## Extrait présenté

────────────────────────────────────────

La sortie médiatique de la présidente du Conseil du statut de la femme (CSF) a secoué le Québec. La présidente, et c’était une première, a accusé la ministre Agnès Maltais d’ingérence et s’est offusquée du caractère partisan de la nomination de quatre nouvelles membres ayant affiché des positions en faveur de la laïcité et de l’interdiction de signes religieux ostentatoires dans la fonction publique.

Les propos qui ont été rapportés dans les médias laissaient croire que le Conseil était divisé sur la question de la Charte des valeurs québécoises, et que le Conseil envisageait de faire une étude sur l’impact de l’interdiction des signes religieux dans la fonction publique. La question de la possible ingérence politique a été largement commentée, mais la question de la division du Conseil avant les nouvelles nominations et des études qu’il souhaitait mener ne l’a pas été. En tant que membre du CSF, je souhaite m’exprimer au sujet de ces derniers éléments car les propos qui ont été tenus dans les médias me semblent donner aux Québécoises et aux Québécois une image tronquée de la façon dont se prennent les décisions au sein de cet organisme.

Le Conseil est-il divisé ?

Le Conseil a débattu de la laïcité en 2011 (j’étais déjà membre à cette époque) et est arrivé avec un avis sur la question à la suite de ces débats et, surtout, à la suite de la recherche qui a été effectuée pour constituer cet avis. Depuis, il n’y a eu aucune assemblée des membres portant sur cette question. Les membres du Conseil n’ont donc eu aucune nouvelle occasion formelle de se prononcer sur les questions relatives à la laïcité ou à la Charte des valeurs québécoises. Il est donc prématuré de dire que le Conseil est divisé sur cette question, car le Conseil n’a pas eu l’occasion de se prononcer.

Effectivement, il y a bien eu quelques échanges informels de courriels, avant la sortie du projet de Charte, où des membres ont fait part de questionnements et dit souhaiter savoir combien de femmes seront touchées, et quel serait l’effet d’une telle politique sur les femmes visées. Mais de tels échanges ne permettent de présumer ni de la nature des discussions qui auraient eu lieu en assemblée ni des résultats d’un éventuel vote sur cette question. Après ces controverses affichées sur la place publique, je crains que le Conseil n’ait plus la crédibilité requise pour s’exprimer.

Quelle aurait été la position du Conseil à la suite d’une assemblée des membres abordant cette question avant les nouvelles nominations ? Aurait-il été divisé ? Nul ne peut le savoir. Mon impression - parce que je connais ses membres - est qu’il aurait bien pu arriver à un consensus, car ce qui semble diviser touche surtout au port des signes religieux ostentatoires par l’ensemble de la fonction publique, et qu’il s’agit d’une seule des multiples recommandations formulées dans l’avis de 2011.

────────────────────────────────────────

## Données à examiner

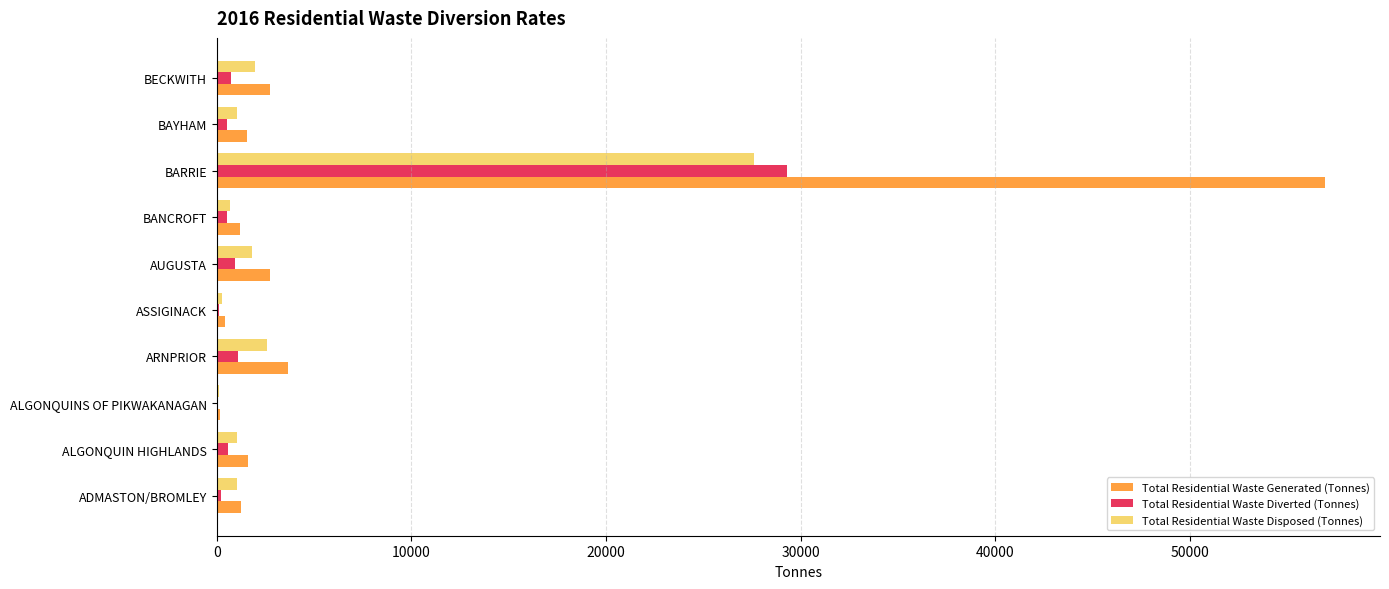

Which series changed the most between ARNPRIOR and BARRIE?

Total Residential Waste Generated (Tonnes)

────────────────────────────────────────

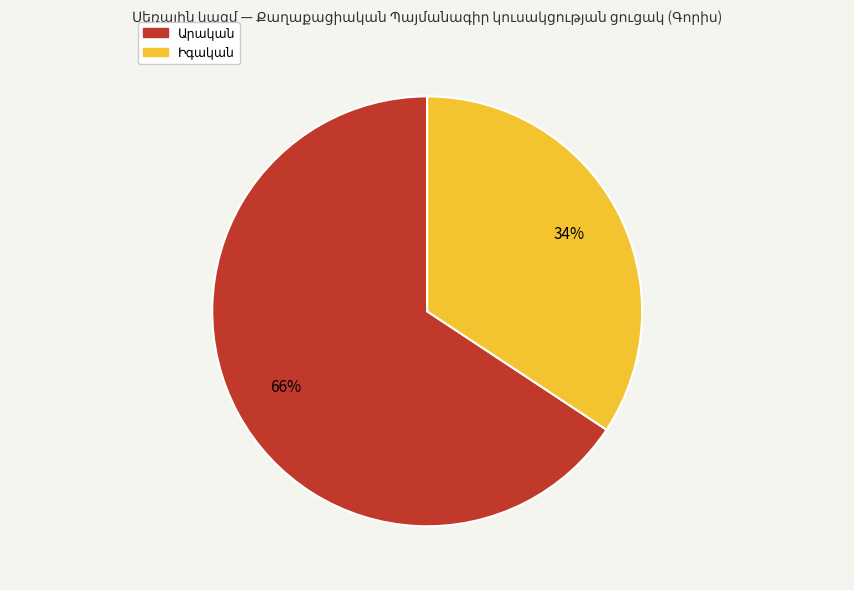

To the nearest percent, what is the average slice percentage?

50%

────────────────────────────────────────

## Consignes de travail
A) Réécrivez l'extrait sur le Conseil du statut de la femme en commençant à « Effectivement, il y » et en terminant à « requise pour s’exprimer. », avec « messages électroniques » à la place de « courriels ».
B) Rédigez la suite de l'extrait sur le Conseil du statut de la femme.
Les enregistrements ne servent à rien ici.

## Réponses attendues
A)
Effectivement, il y a bien eu quelques échanges informels de messages électroniques, avant la sortie du projet de Charte, où des membres ont fait part de questionnements et dit souhaiter savoir combien de femmes seront touchées, et quel serait l’effet d’une telle politique sur les femmes visées. Mais de tels échanges ne permettent de présumer ni de la nature des discussions qui auraient eu lieu en assemblée ni des résultats d’un éventuel vote sur cette question. Après ces controverses affichées sur la place publique, je crains que le Conseil n’ait plus la crédibilité requise pour s’exprimer.

B)
L’avis portait sur la laïcité, pas sur les « valeurs québécoises », et il affirmait que la laïcité est un outil pour l’égalité. Donc, peut-être aurions-nous pu arriver à un consensus, car nous ne faisons pas ce débat à des fins partisanes. Les membres du Conseil ont un seul objectif, et il s’agit d’un objectif commun : l’égalité entre les femmes et les hommes. Et nous basons nos avis sur des études sérieuses, comme celles qui ont mené à l’avis de 2011. C’est la raison pour laquelle le Conseil est un « phare », pour reprendre les propos de Mme Maltais.

Les membres parlent en leur nom

Une des particularités du Conseil est que, même si les membres représentent un milieu particulier (le milieu universitaire, dans mon cas), elles parlent en leur nom propre. Et non pas en celui de leur employeur ou de leur institution. Lorsque je siège au Conseil, je ne parle pas au nom de l’UQAM, et le recteur de mon université, ou qui que ce soit d’autre, ne pourrait pas dicter mes prises de position. D’ailleurs, celles-ci ne représentent pas forcément celles de la majorité de mes collègues de l’UQAM. Il en est de même pour l’ensemble des membres.

La représentante du milieu syndical qui a récemment été remplacée, Véronique de Sève, ne parlait pas au nom de la CSN, comme semblaient l’indiquer les médias cette semaine. Elle parlait en son nom et, en ce sens, ses prises de position auraient très bien pu ne pas concorder parfaitement avec celles de son organisation. C’est pour cette raison que les assemblées de membres peuvent mener à des avis solides, souvent appuyés à l’unanimité. Parce que les assemblées sont composées d’un ensemble de membres venant de milieux variés qui sont en mesure de discuter et d’échanger librement, et surtout de réfléchir sur la base d’études effectuées selon les règles de la recherche scientifique.

Cette réflexion commune n’est possible que si les membres parlent en leurs noms propres. Si chacune doit défendre les positions de son institution, il devient difficile de faire évoluer les positions des unes et des autres à la suite des résultats des recherches. Il est donc essentiel, pour le Conseil, qu’il en soit ainsi.

De nouvelles études ?

Les médias ont rapporté cette semaine que « le Conseil était sur le point de mettre en place une étude analysant l’impact, sur les femmes, de l’interdiction du port de signes religieux ». À mon avis, cette information doit être nuancée. Les décisions concernant les études à effectuer sont prises lors de l’assemblée des membres et cette assemblée n’avait pas eu lieu lorsque la présidente s’est exprimée. Peut-être la présidente souhaitait-elle faire cette proposition ; et peut-être que certaines membres lui ont fait part, individuellement, de leur intention de l’appuyer. Il est toutefois important de prendre conscience que la forme d’une telle étude, ainsi que la question sur laquelle elle porterait, devra faire l’objet de discussions.

Je suis certaine que les membres seront favorables à la tenue d’études, le rôle du Conseil étant justement d’en mener. Il faudra toutefois bien cerner l’objectif de celles-ci et réfléchir aux choix offerts. Faut-il regarder les effets individuels d’une politique de laïcité sur les femmes qui sont fonctionnaires et qui portent, aujourd’hui, des signes religieux ? Ou faut-il plutôt analyser les effets collectifs, sur l’ensemble des femmes du Québec, portant ou non des signes religieux, d’une telle politique de laïcité ? La question est ouverte : elle sera complexe et demandera du temps.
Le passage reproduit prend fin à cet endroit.